We didn’t have a clue what was happening. Her husband said that she would improve in a few days. Today was supposed to be the day of the baby’s naming ceremony.

“So why are you in the hospital? What happened?” I asked.

“Yesterday, she suddenly grabbed the baby and jumped into the well. The baby died.” I went numb. Then I looked at Mary’s face. Even then, there was no expression on her face. She was just sitting completely motionless and expressionless, just looking away.

While doing the necessary things to shift her to the psychiatry ward, My mind was preoccupied with the thought “Mary will come out of this in a few days after starting an anti-depressant. But how will she survive the moment when she realizes that she has murdered her child?”

With this incident in mind, when I see cases of perinatal depression, I make maximum effort to help them understand the need for treatment. Such a case came to me lately.

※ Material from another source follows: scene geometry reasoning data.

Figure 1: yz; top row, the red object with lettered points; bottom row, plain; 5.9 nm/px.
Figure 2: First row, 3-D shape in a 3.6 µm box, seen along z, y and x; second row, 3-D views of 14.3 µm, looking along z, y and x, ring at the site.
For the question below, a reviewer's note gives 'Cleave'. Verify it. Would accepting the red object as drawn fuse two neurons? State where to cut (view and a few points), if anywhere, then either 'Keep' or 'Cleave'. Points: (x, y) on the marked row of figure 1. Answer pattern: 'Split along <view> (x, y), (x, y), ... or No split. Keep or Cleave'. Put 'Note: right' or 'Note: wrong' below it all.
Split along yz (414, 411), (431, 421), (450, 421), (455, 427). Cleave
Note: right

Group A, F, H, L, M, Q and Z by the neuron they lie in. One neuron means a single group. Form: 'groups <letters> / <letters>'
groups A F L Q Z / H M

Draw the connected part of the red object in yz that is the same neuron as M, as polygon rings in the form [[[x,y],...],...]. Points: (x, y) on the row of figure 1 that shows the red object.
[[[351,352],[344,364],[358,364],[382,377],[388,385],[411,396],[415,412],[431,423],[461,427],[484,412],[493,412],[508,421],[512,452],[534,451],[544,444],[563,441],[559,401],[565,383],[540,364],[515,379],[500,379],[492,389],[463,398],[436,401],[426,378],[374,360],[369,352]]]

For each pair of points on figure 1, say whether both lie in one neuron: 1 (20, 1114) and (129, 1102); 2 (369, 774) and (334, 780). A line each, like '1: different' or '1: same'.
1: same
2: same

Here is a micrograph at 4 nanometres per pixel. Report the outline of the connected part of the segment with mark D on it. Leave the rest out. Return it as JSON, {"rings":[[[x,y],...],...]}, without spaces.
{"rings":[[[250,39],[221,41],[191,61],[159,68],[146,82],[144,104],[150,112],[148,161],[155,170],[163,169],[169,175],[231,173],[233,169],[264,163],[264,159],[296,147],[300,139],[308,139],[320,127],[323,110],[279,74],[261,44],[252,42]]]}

Three months from the start of pregnancy, she started showing symptoms of depression. “This needs proper psychiatric treatment,” I told them. The husband thought for a while and replied, “Oh, I don’t think that’s necessary”. Then I took half an hour trying to make them understand the need for treatment.

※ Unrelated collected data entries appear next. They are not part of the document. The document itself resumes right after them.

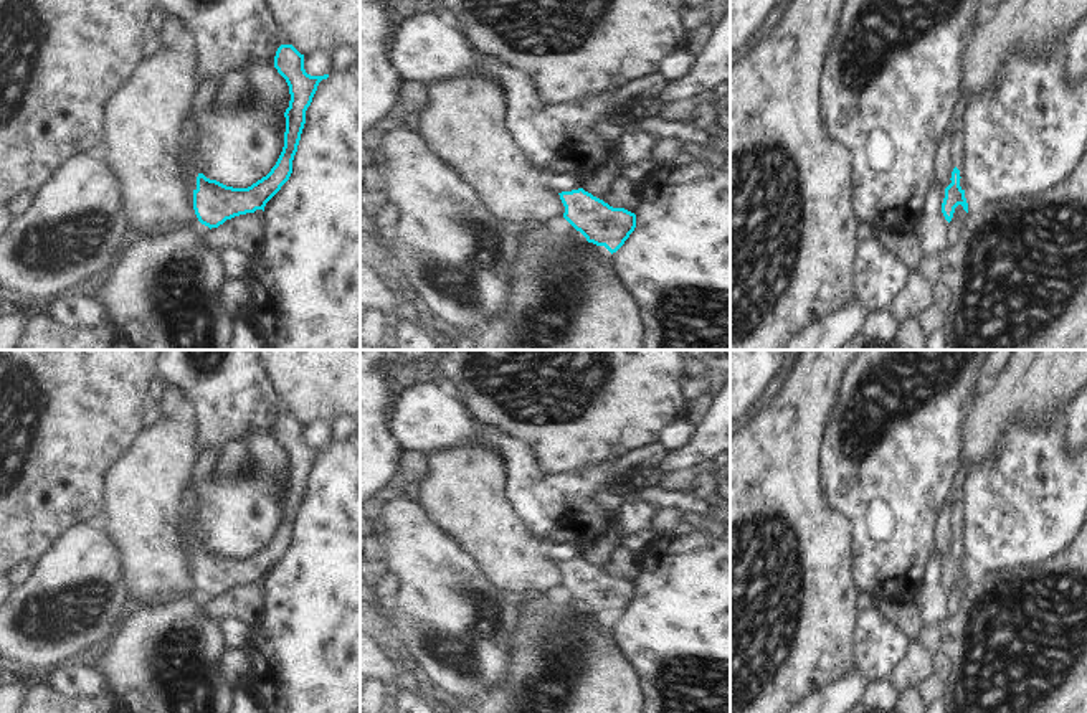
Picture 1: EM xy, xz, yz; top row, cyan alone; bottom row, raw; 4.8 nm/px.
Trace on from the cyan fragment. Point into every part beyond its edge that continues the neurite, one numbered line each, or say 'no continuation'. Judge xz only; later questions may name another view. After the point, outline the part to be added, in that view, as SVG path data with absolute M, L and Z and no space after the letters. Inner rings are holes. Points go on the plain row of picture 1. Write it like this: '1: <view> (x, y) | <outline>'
no continuation

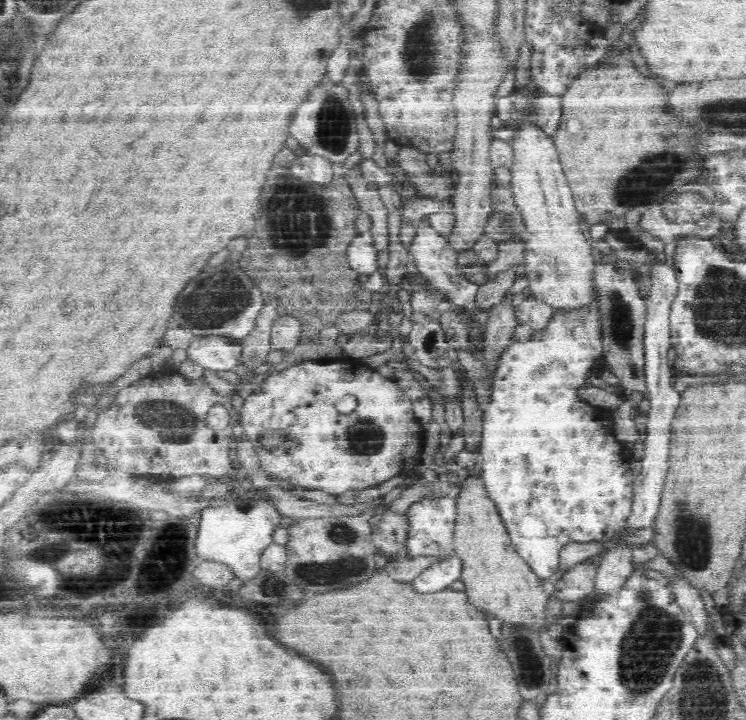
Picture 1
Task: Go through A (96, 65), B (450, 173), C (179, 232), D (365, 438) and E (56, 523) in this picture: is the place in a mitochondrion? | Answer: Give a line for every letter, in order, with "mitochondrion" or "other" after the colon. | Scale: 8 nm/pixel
A: other
B: other
C: other
D: mitochondrion
E: mitochondrion

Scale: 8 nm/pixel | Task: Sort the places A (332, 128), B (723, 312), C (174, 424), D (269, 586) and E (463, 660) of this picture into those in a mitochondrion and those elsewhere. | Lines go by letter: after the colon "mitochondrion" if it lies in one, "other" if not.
A: mitochondrion
B: mitochondrion
C: mitochondrion
D: mitochondrion
E: other

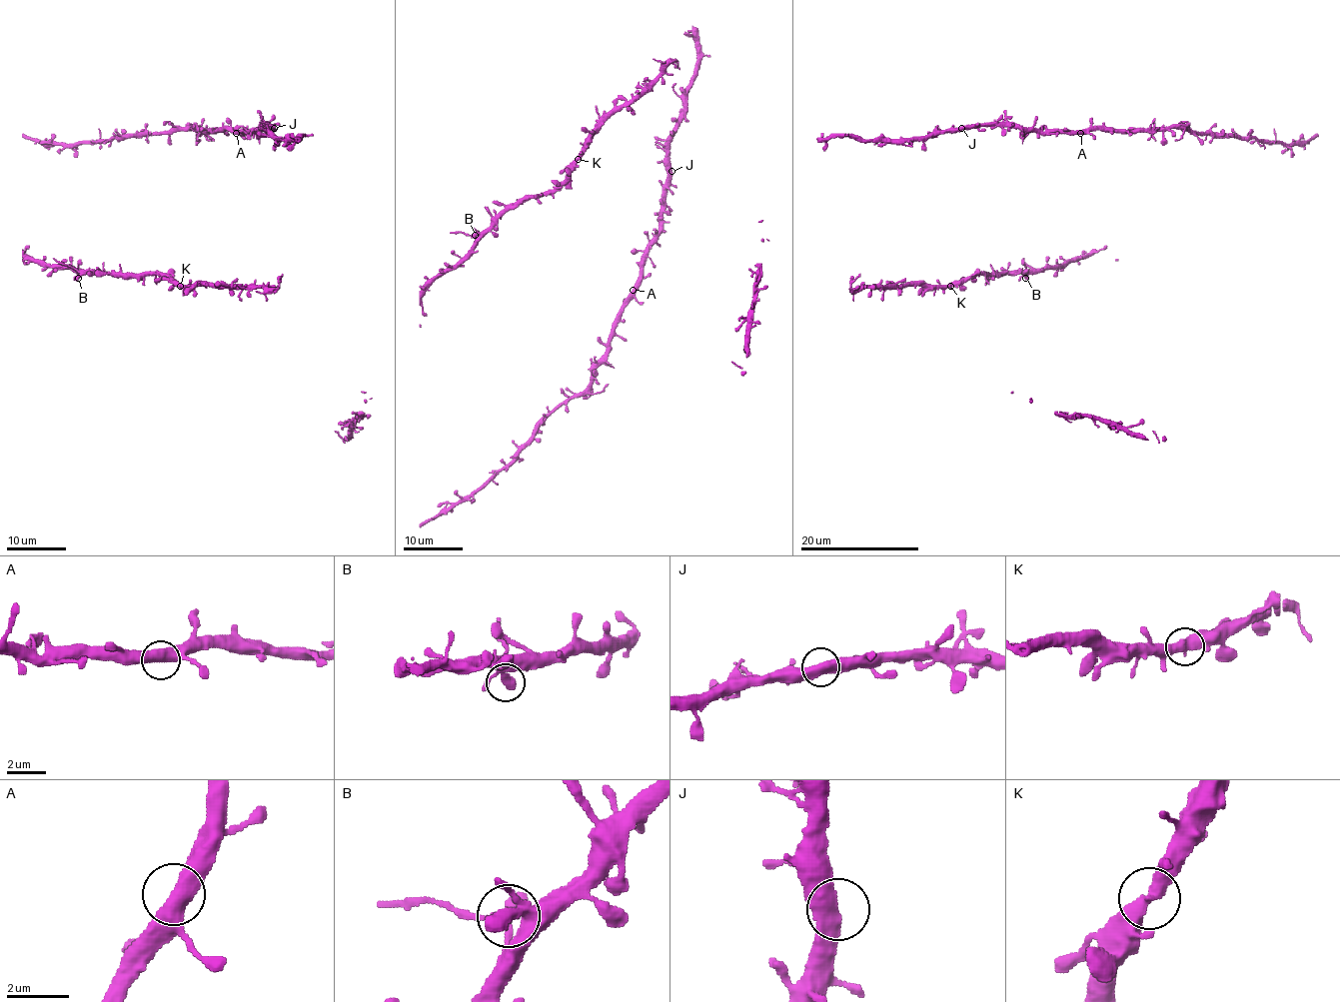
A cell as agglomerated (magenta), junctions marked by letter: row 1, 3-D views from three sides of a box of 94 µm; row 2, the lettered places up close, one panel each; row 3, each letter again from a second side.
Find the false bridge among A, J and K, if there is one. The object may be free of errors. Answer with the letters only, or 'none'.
none

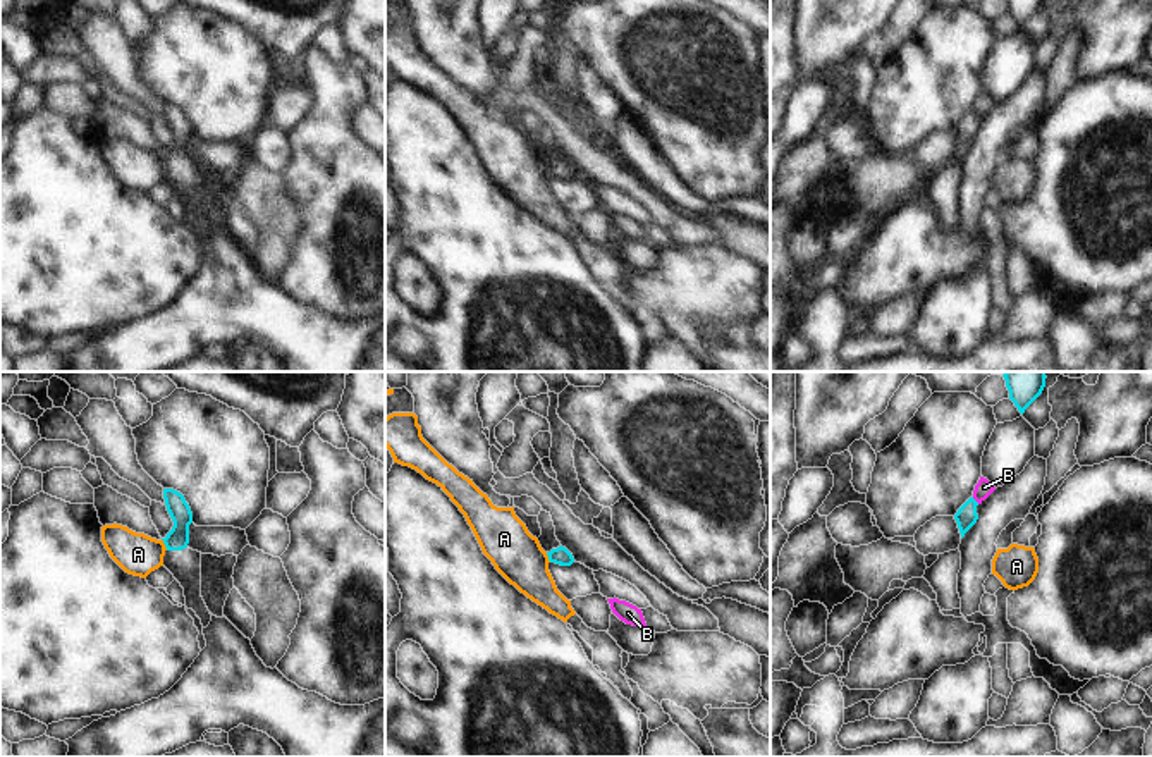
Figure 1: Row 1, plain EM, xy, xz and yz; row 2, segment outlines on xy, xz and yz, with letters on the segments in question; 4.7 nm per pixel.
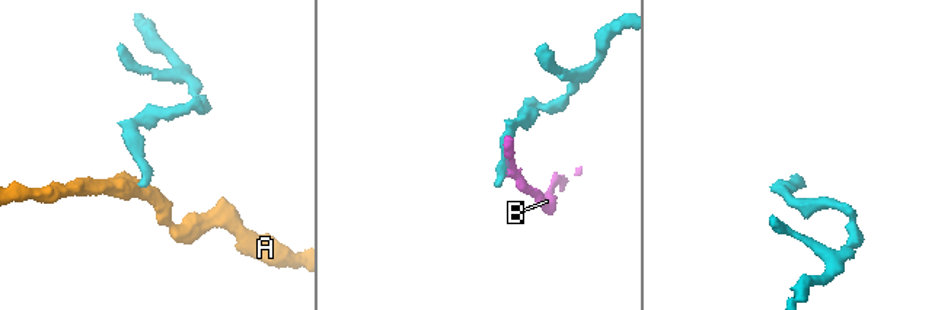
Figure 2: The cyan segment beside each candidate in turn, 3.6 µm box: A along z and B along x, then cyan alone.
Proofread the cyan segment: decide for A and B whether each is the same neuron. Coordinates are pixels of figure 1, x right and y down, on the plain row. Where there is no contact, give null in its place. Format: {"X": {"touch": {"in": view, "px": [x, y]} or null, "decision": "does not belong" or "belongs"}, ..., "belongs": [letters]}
{"A": {"touch": {"in": "xy", "px": [164, 157]}, "decision": "does not belong"}, "B": {"touch": {"in": "yz", "px": [974, 114]}, "decision": "does not belong"}, "belongs": []}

“Understood Doctor…but no.. We don’t want any psychiatric treatment”.  I realized there was no point in further talking..”Okay, at least don’t leave her alone and go somewhere..always ensure at least one person stays with her. Can you do that ?”. Ah..that can be done”. And they walked out.

Below are the main points of that half an hour long unsuccessful discussion:

Significant hormonal changes occur in all women during childbirth, menstruation, etc. Hence, this is the time when women are most vulnerable to experiencing depression and anxiety. About 20% of women experience peripartum depression, which means one in five pregnant women experience these symptoms.

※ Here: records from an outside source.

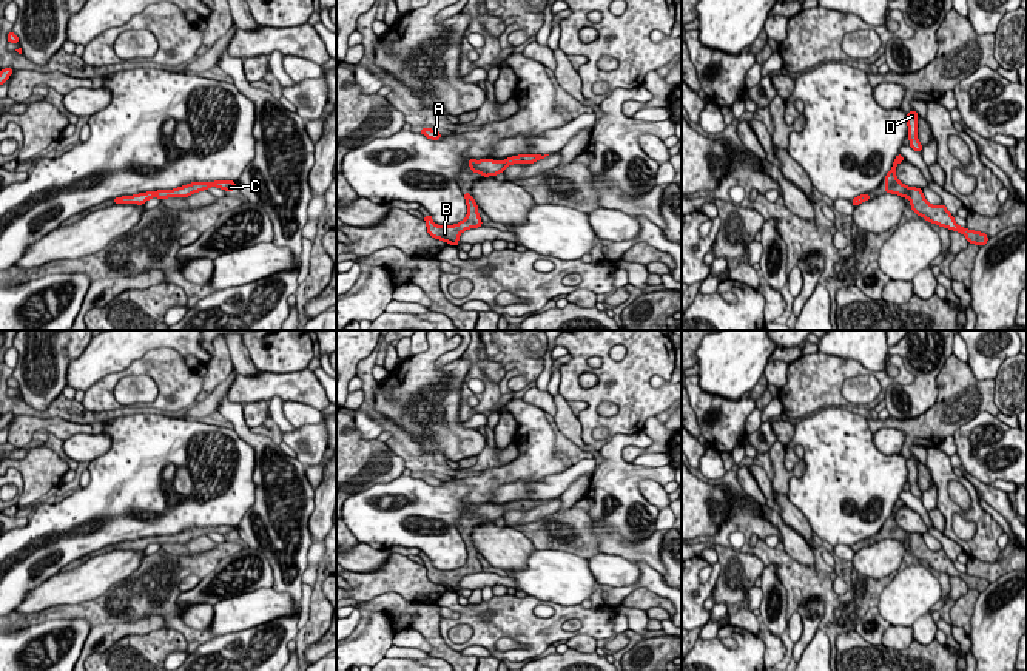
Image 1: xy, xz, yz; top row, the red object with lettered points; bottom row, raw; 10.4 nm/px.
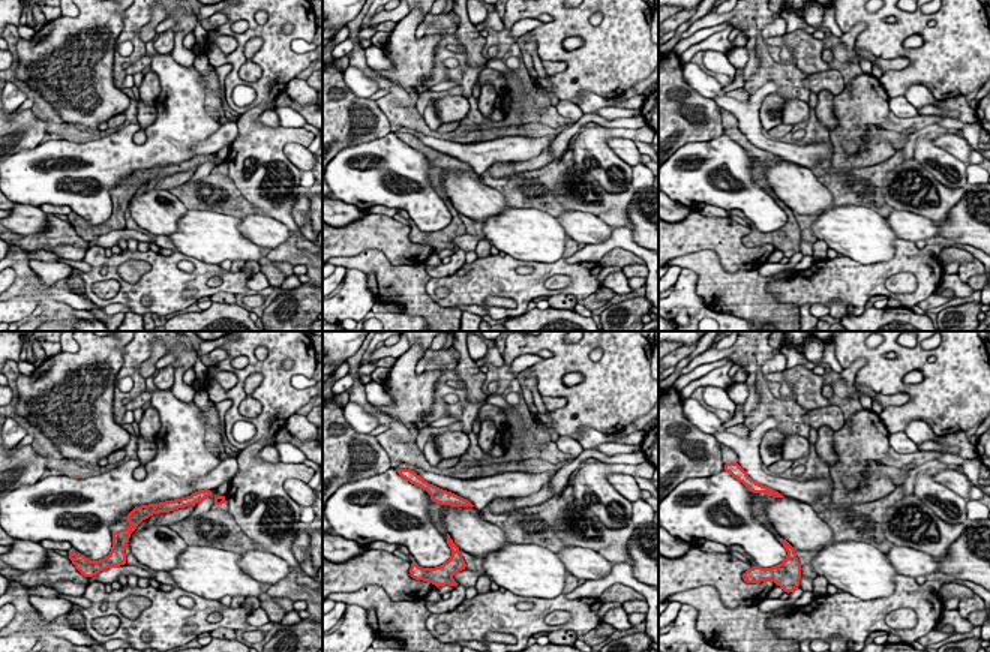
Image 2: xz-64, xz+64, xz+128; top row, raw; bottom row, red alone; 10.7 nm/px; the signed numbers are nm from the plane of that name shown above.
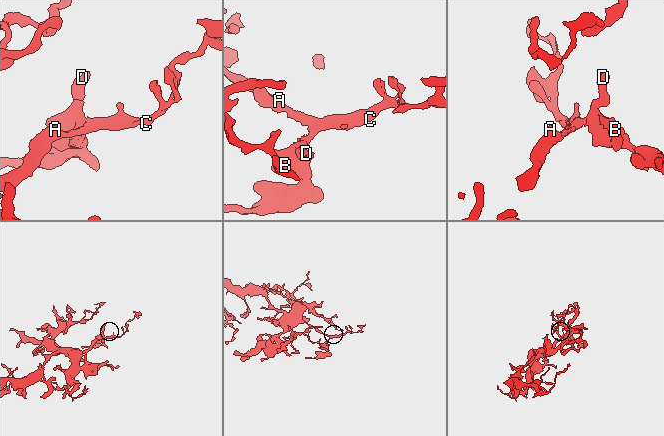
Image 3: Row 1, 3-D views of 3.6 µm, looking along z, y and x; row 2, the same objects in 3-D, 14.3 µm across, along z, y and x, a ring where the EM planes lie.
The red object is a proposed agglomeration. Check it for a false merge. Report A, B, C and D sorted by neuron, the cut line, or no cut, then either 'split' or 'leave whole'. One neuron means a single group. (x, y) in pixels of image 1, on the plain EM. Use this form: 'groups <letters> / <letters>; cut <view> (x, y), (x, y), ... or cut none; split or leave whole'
groups A B C D; cut none; leave whole

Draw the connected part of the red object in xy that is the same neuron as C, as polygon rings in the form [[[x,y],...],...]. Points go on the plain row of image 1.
[[[214,526],[214,528],[191,528],[187,531],[182,531],[174,535],[159,535],[159,537],[148,537],[148,538],[140,538],[134,541],[122,541],[113,545],[113,549],[137,549],[142,551],[151,543],[159,543],[159,545],[167,545],[167,543],[188,543],[190,540],[194,540],[202,535],[208,535],[210,532],[217,532],[225,537],[234,537],[236,535],[236,528],[233,526]]]

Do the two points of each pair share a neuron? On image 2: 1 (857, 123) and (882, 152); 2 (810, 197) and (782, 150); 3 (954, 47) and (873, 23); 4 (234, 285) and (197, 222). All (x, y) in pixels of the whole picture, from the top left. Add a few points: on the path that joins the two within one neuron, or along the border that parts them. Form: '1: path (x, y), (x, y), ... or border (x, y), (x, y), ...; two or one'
1: path (864, 131), (875, 144); one
2: border (785, 159), (810, 170); two
3: path (935, 38), (921, 29), (893, 29); one
4: border (185, 255), (219, 266); two

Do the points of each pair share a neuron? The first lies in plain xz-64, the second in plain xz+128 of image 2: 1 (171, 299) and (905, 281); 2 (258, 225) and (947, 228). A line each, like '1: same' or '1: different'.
1: different
2: different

Untreated perinatal depression is dangerous both for the mother and the baby. The mother may suffer from malnutrition, postpartum hypertension and its complications, premature delivery etc. Studies indicate that the baby is at risk of low birth weight, small head size, growth retardation, lack of attachment to the mother, motor-speech-intellectual impairments, etc. The biggest danger has already been mentioned. The possibility of suicide!! Treatment is antidepressant medication and therapy. Today, Medications are available that are not dangerous to the baby during pregnancy or breastfeeding.

SCIENCE >>> SHAME/ PRIDE OF THE FAMILY !!!